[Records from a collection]
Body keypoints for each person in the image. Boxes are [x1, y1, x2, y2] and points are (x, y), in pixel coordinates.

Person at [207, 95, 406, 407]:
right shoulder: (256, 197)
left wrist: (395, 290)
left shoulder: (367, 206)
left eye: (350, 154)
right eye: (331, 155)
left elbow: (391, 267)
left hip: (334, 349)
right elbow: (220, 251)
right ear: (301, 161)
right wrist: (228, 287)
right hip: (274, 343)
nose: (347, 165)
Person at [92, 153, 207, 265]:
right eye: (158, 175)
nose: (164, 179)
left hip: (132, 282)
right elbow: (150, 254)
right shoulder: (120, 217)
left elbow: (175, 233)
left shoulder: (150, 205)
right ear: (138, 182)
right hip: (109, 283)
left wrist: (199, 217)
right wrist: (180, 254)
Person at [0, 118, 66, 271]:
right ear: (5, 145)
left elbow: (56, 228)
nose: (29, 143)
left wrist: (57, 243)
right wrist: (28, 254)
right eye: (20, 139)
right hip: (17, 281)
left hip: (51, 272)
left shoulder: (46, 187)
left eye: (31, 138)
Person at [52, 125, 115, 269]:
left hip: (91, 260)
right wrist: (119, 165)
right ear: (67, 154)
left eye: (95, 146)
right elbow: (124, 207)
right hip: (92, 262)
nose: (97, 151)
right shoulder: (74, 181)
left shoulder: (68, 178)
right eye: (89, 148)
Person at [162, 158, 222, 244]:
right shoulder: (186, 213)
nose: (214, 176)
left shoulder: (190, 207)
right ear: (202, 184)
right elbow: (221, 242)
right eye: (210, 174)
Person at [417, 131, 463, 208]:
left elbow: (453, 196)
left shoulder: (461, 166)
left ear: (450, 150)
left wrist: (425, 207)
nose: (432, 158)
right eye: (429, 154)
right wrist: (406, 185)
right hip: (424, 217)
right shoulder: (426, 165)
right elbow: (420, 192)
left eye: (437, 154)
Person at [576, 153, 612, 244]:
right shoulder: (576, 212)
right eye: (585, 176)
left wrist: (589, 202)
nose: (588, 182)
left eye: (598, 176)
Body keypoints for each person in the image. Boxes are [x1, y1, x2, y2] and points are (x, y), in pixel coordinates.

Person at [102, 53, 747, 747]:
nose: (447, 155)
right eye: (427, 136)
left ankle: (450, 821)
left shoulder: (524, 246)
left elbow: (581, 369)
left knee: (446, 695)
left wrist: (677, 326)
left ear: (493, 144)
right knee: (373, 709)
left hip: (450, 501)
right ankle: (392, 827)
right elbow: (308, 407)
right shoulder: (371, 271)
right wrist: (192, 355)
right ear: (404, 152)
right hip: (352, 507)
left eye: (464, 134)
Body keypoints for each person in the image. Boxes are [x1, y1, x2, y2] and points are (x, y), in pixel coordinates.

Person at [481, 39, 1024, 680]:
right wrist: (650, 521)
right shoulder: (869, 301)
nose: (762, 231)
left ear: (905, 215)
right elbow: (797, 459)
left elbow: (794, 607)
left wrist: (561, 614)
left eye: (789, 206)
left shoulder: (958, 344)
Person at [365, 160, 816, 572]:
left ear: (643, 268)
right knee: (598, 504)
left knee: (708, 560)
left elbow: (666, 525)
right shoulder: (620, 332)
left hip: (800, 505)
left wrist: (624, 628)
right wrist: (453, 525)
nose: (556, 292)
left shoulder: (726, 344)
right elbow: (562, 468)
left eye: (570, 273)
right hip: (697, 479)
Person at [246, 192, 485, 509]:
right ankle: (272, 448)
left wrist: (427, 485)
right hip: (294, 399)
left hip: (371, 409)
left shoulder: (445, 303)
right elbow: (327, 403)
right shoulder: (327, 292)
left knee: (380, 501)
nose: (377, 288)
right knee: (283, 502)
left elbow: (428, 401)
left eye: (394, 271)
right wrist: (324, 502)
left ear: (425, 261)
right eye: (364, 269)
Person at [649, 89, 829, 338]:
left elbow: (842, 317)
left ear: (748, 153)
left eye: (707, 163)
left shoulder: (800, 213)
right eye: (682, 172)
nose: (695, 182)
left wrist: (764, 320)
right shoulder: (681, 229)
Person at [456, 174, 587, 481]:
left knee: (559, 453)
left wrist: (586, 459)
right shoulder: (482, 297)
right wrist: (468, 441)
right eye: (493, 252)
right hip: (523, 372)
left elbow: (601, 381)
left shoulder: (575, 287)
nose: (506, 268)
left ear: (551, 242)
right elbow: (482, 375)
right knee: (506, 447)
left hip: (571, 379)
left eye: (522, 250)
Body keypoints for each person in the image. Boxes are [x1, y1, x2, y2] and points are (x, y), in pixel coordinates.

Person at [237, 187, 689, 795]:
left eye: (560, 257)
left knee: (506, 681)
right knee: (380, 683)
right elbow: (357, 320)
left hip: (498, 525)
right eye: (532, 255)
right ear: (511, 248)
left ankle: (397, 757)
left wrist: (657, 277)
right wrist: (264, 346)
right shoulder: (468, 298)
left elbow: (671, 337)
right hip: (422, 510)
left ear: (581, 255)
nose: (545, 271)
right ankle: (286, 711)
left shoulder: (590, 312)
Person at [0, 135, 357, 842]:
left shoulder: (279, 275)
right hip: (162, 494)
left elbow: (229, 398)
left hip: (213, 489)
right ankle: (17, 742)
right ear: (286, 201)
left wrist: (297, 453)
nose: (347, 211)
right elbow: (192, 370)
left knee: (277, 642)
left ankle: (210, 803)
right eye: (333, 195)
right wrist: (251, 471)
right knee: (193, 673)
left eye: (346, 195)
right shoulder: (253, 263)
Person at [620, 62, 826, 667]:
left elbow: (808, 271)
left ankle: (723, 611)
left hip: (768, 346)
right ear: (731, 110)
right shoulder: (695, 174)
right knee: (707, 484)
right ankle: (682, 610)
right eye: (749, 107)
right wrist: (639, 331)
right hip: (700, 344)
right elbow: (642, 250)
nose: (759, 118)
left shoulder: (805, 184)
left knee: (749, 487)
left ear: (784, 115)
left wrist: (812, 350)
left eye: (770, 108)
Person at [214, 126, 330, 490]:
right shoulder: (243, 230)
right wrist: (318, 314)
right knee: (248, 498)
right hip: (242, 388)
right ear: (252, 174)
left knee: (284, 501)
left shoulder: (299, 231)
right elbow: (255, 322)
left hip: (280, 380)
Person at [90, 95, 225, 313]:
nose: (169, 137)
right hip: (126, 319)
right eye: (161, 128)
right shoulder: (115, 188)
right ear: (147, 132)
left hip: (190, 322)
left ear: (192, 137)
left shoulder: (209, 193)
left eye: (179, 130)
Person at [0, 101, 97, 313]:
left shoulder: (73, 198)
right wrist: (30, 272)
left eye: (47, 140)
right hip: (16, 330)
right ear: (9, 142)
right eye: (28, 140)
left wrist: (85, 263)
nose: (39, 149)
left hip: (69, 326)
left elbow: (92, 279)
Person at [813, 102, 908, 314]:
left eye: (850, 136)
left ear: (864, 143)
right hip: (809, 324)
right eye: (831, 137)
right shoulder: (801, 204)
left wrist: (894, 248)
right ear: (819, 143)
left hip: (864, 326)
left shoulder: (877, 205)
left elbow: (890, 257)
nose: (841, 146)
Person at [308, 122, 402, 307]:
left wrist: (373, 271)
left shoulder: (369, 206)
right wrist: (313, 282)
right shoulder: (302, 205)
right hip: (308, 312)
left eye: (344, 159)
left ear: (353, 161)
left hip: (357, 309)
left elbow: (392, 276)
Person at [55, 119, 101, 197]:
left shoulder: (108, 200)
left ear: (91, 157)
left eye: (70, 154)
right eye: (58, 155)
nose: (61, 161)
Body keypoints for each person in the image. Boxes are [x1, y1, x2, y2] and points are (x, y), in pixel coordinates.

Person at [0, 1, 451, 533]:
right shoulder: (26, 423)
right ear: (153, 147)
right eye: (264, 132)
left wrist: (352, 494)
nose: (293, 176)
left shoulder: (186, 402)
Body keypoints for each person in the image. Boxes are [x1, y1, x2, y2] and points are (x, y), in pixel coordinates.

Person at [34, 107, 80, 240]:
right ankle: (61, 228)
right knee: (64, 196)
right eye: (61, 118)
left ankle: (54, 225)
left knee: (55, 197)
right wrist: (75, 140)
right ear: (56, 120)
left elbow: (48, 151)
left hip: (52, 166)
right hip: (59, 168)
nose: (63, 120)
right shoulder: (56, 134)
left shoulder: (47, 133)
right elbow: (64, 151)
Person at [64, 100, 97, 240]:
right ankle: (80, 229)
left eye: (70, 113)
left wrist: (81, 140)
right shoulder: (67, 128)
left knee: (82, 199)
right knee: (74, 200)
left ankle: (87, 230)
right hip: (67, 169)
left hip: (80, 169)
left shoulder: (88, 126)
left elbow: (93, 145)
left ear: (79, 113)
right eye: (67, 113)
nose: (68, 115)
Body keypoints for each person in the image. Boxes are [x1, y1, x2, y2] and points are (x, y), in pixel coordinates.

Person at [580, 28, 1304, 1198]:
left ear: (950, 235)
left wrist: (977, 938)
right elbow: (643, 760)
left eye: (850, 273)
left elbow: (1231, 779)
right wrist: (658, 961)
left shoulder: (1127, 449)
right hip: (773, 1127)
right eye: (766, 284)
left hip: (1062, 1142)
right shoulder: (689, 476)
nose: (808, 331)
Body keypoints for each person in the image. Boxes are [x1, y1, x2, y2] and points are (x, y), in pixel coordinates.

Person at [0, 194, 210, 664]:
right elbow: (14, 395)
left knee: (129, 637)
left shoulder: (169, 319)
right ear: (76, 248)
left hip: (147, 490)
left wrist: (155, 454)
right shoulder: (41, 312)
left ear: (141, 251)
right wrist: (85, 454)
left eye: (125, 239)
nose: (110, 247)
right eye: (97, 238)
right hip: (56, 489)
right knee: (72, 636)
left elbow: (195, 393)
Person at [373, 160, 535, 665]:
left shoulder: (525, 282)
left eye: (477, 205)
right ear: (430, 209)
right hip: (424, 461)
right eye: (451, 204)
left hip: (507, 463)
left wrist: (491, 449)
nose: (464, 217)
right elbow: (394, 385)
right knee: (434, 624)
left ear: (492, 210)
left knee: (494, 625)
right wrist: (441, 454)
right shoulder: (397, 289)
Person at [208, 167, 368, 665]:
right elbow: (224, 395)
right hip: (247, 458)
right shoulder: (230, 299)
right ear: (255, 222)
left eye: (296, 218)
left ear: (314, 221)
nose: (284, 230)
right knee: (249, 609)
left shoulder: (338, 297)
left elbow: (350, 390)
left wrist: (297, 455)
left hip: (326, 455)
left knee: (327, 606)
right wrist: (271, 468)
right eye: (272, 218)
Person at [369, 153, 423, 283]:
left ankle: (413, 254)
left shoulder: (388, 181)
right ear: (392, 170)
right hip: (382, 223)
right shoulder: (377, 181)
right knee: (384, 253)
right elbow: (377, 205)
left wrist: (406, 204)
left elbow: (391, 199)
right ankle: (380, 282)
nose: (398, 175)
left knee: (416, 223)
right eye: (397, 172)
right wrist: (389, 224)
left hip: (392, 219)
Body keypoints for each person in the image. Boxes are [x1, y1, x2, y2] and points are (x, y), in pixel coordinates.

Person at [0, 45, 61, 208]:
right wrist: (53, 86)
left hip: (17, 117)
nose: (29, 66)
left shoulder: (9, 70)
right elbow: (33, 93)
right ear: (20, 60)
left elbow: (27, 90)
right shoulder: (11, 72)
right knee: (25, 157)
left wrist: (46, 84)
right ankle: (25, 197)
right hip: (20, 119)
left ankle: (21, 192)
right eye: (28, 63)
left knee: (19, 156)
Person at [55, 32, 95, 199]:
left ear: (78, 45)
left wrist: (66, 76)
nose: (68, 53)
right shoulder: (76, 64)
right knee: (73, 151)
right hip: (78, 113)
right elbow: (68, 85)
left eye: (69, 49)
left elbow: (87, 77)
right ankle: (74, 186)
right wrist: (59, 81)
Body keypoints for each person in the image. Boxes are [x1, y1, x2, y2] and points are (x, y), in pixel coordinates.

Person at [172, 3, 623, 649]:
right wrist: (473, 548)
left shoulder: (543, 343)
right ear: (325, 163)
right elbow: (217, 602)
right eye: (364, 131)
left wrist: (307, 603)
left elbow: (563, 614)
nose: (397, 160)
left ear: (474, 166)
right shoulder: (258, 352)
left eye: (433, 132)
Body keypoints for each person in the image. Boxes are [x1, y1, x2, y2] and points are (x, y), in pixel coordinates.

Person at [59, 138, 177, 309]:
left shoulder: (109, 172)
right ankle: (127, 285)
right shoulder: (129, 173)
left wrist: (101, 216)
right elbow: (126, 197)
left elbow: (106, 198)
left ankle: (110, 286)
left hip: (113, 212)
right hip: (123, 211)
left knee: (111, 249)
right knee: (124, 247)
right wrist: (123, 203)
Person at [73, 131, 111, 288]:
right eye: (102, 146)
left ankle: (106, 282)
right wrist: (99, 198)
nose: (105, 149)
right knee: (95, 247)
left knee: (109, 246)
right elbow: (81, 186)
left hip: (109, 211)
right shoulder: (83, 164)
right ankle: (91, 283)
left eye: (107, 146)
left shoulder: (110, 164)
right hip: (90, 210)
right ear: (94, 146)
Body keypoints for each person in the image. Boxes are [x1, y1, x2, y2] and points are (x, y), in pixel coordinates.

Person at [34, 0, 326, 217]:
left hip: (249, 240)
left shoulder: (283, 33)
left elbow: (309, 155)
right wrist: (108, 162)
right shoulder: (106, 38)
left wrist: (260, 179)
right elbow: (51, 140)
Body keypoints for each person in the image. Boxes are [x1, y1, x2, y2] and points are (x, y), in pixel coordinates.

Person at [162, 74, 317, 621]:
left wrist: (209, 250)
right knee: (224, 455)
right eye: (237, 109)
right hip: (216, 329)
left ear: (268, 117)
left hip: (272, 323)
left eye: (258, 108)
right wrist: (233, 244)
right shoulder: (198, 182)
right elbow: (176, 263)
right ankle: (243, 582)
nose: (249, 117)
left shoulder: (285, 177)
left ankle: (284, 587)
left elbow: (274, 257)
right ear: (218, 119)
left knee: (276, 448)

EXERCISE INSTRUCTIONS: Without changing anything, quote the lines from the top of the data to the line that contains "left wrist: (425, 207)", including that line.

COMPLETED TASK:
Body keypoints for each person in the image. Boxes are [x1, y1, x2, y2] and points are (x, y), in pixel coordinates.

Person at [207, 95, 406, 407]:
right shoulder: (256, 197)
left wrist: (395, 290)
left shoulder: (367, 206)
left eye: (350, 154)
right eye: (331, 155)
left elbow: (391, 267)
left hip: (334, 349)
right elbow: (220, 251)
right ear: (301, 161)
right wrist: (228, 287)
right hip: (274, 343)
nose: (347, 165)
Person at [92, 153, 207, 265]:
right eye: (158, 175)
nose: (164, 179)
left hip: (132, 282)
right elbow: (150, 254)
right shoulder: (120, 217)
left elbow: (175, 233)
left shoulder: (150, 205)
right ear: (138, 182)
right hip: (109, 283)
left wrist: (199, 217)
right wrist: (180, 254)
Person at [0, 118, 66, 271]:
right ear: (5, 145)
left elbow: (56, 228)
nose: (29, 143)
left wrist: (57, 243)
right wrist: (28, 254)
right eye: (20, 139)
right hip: (17, 281)
left hip: (51, 272)
left shoulder: (46, 187)
left eye: (31, 138)
Person at [52, 125, 115, 269]:
left hip: (91, 260)
right wrist: (119, 165)
right ear: (67, 154)
left eye: (95, 146)
right elbow: (124, 207)
right hip: (92, 262)
nose: (97, 151)
right shoulder: (74, 181)
left shoulder: (68, 178)
right eye: (89, 148)
Person at [162, 158, 222, 244]:
right shoulder: (186, 213)
nose: (214, 176)
left shoulder: (190, 207)
right ear: (202, 184)
right elbow: (221, 242)
right eye: (210, 174)
Person at [417, 131, 463, 208]:
left elbow: (453, 196)
left shoulder: (461, 166)
left ear: (450, 150)
left wrist: (425, 207)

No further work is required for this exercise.